TRECHO FORNECIDO ::
________________

Um Tesouro Escondido: Nota sobre o Tratado da Verdadeira Devoção


"Em todos os tempos, Deus ofereceu os meios oportunos para a nossa salvação, e não foi por acaso que este insigne instrumento de santificação foi ocultado por tanto tempo; e também não foi por acaso que veio a lume exatamente em um dos séculos mais sombrios da humanidade. Tudo foi um inefável desígnio da Providência! Deus reservou esta grande obra para estes tempos. Estamos convictos disso!".

por Erick Ferreira


S. Luís Maria Grignion de Montfort,  Giacomo Parisini,  1948,
Basílica de São Pedro,  Roma


                            Há um dado místico que permeia as eloquentes páginas do "Tratado da Verdadeira Devoção" que dir-se-ia intraduzível em linguagem terrena. Sua leitura incute em nós um vivo ardor e uma inefável consciência dos áureos mistérios que envolveram o percurso redentor de Nosso Senhor e sua Santíssima Mãe.

Esta grande suma da devoção mariana, escrita no calor de uma alma abrasada no amor à Maria é leitura indispensável para aqueles que tencionam conservar no coração as chamas da pureza e do Divino Amor. Ignem veni mittere in terram (1)... Trazer fogo à terra, é a força que inspirou a escrita deste tratado. Aquele fogo que Cristo desejava ver arder nos corações... O fogo do amor divino.

Em cada página deste "precioso livrinho" -- como chamou João Paulo II --, perdura um ar profético e um delicioso aroma de piedade que nos envolve e antecipa um breve exalar do paraíso. 

Dado místico, que bem observou o ilustríssimo Pe. Frederik W. Faber em seu famoso prefácio, que com o tempo, tornou-se parte inseparável das edições do "Tratado".

________________

TAREFAS PROPOSTAS ::
**a.** Transcreva sem nenhuma alteração a passagem do trecho fornecido que vai de "Um Tesouro Escondido: Nota" até "sua Santíssima Mãe.".
**b.** Passe para o inglês esta frase do trecho fornecido: "Trazer fogo à terra, é a força que inspirou a escrita deste tratado."

DADOS FORNECIDOS ::

________________

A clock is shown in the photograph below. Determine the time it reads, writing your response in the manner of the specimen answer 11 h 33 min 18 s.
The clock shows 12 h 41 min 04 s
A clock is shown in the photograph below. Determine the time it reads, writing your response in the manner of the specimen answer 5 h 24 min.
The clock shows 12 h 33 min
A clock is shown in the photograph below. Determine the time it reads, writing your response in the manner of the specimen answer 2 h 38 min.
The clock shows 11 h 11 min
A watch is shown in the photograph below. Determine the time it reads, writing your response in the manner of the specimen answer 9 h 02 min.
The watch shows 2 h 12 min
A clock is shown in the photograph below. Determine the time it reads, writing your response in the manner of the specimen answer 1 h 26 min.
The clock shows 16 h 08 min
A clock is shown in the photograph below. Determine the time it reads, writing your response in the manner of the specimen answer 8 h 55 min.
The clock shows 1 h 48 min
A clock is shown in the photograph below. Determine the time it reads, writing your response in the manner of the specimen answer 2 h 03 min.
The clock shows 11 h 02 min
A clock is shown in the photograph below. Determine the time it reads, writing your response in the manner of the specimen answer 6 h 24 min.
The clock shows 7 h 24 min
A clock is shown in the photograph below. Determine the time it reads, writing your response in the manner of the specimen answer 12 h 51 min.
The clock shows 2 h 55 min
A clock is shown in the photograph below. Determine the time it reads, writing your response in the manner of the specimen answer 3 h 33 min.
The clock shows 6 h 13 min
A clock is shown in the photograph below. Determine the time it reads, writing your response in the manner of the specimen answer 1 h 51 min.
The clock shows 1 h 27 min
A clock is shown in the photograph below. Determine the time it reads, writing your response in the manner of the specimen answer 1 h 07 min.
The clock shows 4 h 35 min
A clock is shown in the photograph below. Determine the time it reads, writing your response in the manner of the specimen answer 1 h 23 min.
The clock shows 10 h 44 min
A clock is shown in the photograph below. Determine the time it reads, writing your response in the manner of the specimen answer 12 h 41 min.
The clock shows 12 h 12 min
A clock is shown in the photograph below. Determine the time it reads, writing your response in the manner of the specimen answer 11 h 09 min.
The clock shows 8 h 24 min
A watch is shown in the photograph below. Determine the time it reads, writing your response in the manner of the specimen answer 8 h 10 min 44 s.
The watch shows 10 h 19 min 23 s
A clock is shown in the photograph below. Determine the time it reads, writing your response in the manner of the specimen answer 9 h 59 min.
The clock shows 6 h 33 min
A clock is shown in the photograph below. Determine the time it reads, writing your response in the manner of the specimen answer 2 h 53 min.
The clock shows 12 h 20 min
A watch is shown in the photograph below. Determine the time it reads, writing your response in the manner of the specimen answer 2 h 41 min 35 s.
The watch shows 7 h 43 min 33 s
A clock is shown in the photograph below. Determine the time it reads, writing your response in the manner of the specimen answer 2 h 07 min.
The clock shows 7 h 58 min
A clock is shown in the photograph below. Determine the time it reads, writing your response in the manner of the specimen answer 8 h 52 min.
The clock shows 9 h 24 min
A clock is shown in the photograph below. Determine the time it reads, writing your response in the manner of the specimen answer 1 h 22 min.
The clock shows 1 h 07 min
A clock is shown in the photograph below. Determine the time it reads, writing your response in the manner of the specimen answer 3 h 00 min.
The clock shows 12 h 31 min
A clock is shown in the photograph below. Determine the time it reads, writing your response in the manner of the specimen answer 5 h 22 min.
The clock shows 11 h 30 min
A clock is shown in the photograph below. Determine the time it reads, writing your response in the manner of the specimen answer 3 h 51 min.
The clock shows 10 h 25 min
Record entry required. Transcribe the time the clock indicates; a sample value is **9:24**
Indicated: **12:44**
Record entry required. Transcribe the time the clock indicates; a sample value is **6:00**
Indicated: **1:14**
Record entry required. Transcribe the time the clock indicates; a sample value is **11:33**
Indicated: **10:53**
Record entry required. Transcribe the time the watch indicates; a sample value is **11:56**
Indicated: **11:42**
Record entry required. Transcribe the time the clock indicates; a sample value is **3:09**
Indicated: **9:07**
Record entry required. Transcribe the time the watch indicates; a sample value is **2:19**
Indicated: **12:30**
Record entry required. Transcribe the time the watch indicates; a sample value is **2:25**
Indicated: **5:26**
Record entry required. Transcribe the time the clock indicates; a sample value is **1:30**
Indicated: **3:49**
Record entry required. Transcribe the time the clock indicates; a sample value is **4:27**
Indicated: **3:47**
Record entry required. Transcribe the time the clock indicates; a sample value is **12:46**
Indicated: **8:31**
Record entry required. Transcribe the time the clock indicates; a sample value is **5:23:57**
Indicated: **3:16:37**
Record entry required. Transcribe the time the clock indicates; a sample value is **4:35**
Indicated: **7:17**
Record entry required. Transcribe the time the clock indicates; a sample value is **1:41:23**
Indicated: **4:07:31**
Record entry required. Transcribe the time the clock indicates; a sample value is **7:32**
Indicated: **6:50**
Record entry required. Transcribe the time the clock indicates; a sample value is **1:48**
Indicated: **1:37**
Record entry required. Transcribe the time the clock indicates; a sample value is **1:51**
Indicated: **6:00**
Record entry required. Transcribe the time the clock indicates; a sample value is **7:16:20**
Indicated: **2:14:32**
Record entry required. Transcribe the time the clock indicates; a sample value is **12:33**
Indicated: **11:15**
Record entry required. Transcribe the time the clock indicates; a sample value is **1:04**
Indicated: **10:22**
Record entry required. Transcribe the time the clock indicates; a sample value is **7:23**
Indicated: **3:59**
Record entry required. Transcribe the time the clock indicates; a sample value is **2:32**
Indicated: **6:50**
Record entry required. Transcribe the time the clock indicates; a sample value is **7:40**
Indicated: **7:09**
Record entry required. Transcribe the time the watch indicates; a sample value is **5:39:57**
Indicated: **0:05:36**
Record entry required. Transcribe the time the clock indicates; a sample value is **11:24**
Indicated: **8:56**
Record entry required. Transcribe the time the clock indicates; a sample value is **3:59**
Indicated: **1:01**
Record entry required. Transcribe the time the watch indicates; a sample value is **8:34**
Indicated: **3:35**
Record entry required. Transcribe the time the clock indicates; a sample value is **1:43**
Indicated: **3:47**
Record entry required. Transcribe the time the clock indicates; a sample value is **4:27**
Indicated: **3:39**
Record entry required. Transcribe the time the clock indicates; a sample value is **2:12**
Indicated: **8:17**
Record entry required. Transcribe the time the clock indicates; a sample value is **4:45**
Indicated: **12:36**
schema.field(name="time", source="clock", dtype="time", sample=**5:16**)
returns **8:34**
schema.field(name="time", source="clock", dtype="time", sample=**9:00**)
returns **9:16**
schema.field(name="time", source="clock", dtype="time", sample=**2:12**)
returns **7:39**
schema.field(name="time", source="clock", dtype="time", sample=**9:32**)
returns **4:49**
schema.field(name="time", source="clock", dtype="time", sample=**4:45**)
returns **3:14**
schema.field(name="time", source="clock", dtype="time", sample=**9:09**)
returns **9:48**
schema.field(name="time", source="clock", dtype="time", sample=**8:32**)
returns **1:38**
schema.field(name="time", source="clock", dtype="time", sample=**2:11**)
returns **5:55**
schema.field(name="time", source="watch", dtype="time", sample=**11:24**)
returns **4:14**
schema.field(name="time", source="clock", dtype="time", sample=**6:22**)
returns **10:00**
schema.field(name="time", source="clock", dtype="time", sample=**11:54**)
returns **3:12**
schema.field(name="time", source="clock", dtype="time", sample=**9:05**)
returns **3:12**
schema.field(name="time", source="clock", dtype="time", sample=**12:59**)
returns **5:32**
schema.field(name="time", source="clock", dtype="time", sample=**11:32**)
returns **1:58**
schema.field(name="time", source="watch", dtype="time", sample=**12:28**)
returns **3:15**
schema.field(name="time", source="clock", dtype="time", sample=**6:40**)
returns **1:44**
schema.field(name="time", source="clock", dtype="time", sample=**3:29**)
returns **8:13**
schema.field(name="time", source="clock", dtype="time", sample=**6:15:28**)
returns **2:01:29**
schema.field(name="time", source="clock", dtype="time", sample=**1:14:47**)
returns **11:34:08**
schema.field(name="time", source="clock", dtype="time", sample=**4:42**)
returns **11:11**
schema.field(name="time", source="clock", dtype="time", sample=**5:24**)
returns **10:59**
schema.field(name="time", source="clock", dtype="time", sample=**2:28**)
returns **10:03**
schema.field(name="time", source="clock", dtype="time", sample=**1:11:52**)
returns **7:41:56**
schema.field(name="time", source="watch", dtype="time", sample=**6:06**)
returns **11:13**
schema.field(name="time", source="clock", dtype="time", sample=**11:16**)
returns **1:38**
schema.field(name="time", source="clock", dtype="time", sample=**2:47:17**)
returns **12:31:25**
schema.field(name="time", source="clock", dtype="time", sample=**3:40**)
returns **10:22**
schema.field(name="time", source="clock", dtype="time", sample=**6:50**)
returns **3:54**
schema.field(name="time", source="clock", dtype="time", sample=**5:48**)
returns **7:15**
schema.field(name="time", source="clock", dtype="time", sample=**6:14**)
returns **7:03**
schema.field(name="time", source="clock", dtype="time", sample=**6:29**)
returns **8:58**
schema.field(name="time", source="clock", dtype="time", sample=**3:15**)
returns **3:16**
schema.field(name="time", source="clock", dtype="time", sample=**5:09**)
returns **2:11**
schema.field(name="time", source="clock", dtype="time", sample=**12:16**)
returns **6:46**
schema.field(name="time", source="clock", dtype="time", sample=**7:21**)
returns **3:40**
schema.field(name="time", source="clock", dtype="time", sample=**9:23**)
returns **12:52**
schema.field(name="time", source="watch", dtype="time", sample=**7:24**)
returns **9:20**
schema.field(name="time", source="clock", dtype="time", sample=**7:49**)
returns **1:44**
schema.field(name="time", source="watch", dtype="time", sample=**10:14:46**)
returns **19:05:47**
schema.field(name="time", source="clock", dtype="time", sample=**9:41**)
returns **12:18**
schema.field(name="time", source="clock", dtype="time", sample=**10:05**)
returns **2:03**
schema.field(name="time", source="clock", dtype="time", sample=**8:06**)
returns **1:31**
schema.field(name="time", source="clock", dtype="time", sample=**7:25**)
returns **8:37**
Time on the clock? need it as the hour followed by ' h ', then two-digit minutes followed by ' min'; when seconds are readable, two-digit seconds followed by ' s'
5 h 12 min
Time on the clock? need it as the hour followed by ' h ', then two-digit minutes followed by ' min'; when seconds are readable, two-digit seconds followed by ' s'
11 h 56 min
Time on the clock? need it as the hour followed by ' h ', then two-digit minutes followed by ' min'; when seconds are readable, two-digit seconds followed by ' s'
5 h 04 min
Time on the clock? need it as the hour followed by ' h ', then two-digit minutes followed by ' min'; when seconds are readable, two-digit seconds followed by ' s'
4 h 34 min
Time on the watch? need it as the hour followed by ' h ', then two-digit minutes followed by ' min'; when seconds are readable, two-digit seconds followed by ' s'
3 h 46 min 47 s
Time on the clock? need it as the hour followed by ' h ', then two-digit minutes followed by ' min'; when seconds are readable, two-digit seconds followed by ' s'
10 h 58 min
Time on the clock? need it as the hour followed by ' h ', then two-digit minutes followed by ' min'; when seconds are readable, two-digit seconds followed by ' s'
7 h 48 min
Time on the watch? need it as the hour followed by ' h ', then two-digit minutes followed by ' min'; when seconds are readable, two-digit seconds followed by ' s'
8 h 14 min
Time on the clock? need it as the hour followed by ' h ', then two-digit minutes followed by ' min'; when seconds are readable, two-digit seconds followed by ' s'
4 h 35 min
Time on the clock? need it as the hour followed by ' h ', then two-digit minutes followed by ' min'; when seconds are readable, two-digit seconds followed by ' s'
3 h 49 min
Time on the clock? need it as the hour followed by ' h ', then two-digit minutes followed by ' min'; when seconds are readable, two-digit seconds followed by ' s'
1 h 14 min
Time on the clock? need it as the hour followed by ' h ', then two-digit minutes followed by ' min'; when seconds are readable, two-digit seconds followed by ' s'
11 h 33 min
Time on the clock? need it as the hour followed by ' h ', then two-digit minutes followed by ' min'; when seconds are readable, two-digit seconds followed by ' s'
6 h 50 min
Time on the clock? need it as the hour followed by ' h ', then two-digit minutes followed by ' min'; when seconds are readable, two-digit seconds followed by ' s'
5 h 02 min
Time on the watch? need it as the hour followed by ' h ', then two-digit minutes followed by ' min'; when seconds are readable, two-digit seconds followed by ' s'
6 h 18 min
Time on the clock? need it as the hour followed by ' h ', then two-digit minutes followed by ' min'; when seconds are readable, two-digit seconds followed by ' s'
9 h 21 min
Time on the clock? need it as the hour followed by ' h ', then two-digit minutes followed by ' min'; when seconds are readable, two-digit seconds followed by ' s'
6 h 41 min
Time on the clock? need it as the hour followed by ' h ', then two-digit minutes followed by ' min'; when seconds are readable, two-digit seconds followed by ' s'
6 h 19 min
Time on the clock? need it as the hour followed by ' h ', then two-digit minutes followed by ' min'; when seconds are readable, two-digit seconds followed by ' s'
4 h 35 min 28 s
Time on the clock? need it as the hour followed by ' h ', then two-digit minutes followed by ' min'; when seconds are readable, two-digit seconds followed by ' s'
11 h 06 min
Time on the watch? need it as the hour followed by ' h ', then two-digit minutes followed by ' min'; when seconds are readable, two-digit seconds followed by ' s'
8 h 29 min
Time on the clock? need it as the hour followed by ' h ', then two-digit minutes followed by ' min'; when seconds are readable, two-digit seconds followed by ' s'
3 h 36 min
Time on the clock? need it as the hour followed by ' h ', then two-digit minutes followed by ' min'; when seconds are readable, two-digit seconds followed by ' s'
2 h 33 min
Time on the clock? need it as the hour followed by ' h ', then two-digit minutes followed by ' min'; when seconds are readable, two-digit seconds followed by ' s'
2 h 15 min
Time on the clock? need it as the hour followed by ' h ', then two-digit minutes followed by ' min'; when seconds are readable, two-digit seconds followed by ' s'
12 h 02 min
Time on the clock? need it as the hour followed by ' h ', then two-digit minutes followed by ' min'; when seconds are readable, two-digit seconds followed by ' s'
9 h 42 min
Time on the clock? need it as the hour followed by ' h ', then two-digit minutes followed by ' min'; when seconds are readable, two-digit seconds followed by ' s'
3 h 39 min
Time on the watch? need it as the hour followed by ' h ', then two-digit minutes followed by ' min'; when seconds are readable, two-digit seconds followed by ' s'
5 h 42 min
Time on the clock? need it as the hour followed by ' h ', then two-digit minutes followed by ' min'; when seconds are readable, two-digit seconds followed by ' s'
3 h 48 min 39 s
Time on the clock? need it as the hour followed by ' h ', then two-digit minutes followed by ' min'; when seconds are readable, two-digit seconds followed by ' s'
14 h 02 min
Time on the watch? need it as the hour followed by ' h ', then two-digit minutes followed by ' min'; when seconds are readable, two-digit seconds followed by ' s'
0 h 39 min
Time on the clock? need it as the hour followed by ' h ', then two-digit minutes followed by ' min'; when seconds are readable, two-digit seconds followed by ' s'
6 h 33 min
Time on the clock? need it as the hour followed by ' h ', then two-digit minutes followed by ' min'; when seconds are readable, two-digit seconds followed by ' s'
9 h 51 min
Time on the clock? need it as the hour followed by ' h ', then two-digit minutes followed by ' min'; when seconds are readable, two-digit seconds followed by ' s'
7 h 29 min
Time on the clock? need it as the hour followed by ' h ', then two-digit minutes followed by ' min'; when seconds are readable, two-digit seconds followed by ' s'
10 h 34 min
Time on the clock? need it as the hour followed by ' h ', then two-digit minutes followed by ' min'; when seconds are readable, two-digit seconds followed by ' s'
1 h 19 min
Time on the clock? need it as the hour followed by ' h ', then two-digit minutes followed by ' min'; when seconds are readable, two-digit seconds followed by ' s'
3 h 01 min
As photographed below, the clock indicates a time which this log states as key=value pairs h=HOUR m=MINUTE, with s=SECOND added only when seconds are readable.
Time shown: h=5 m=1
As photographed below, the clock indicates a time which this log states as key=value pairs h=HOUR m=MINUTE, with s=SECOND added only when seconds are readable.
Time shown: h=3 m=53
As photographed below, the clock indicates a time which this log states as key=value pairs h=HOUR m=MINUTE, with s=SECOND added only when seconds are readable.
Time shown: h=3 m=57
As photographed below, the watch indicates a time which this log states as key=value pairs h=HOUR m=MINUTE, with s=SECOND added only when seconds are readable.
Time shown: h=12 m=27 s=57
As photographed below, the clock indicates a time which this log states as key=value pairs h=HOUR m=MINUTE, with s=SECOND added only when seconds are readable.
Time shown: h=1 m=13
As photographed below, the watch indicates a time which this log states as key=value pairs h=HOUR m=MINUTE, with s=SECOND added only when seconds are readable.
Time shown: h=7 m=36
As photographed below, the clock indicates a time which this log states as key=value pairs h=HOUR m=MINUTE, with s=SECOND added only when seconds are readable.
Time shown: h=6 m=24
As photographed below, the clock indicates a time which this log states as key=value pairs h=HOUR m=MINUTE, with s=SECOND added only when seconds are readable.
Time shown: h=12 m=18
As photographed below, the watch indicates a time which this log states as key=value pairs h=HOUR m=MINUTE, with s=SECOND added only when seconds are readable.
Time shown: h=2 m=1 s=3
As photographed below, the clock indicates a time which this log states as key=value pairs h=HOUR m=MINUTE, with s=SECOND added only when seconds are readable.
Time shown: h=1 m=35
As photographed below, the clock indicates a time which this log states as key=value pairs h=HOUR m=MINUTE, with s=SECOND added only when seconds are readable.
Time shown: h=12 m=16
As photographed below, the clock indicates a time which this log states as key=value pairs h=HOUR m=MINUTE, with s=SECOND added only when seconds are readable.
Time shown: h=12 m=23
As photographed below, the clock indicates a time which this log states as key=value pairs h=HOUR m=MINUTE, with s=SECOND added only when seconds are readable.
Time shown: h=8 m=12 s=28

________________

SOLUÇÕES DAS TAREFAS ::
**a.**
Um Tesouro Escondido: Nota sobre o Tratado da Verdadeira Devoção


"Em todos os tempos, Deus ofereceu os meios oportunos para a nossa salvação, e não foi por acaso que este insigne instrumento de santificação foi ocultado por tanto tempo; e também não foi por acaso que veio a lume exatamente em um dos séculos mais sombrios da humanidade. Tudo foi um inefável desígnio da Providência! Deus reservou esta grande obra para estes tempos. Estamos convictos disso!".

por Erick Ferreira


S. Luís Maria Grignion de Montfort,  Giacomo Parisini,  1948,
Basílica de São Pedro,  Roma


                            Há um dado místico que permeia as eloquentes páginas do "Tratado da Verdadeira Devoção" que dir-se-ia intraduzível em linguagem terrena. Sua leitura incute em nós um vivo ardor e uma inefável consciência dos áureos mistérios que envolveram o percurso redentor de Nosso Senhor e sua Santíssima Mãe.

**b.** Bringing fire to the earth is the force that inspired the writing of this treatise.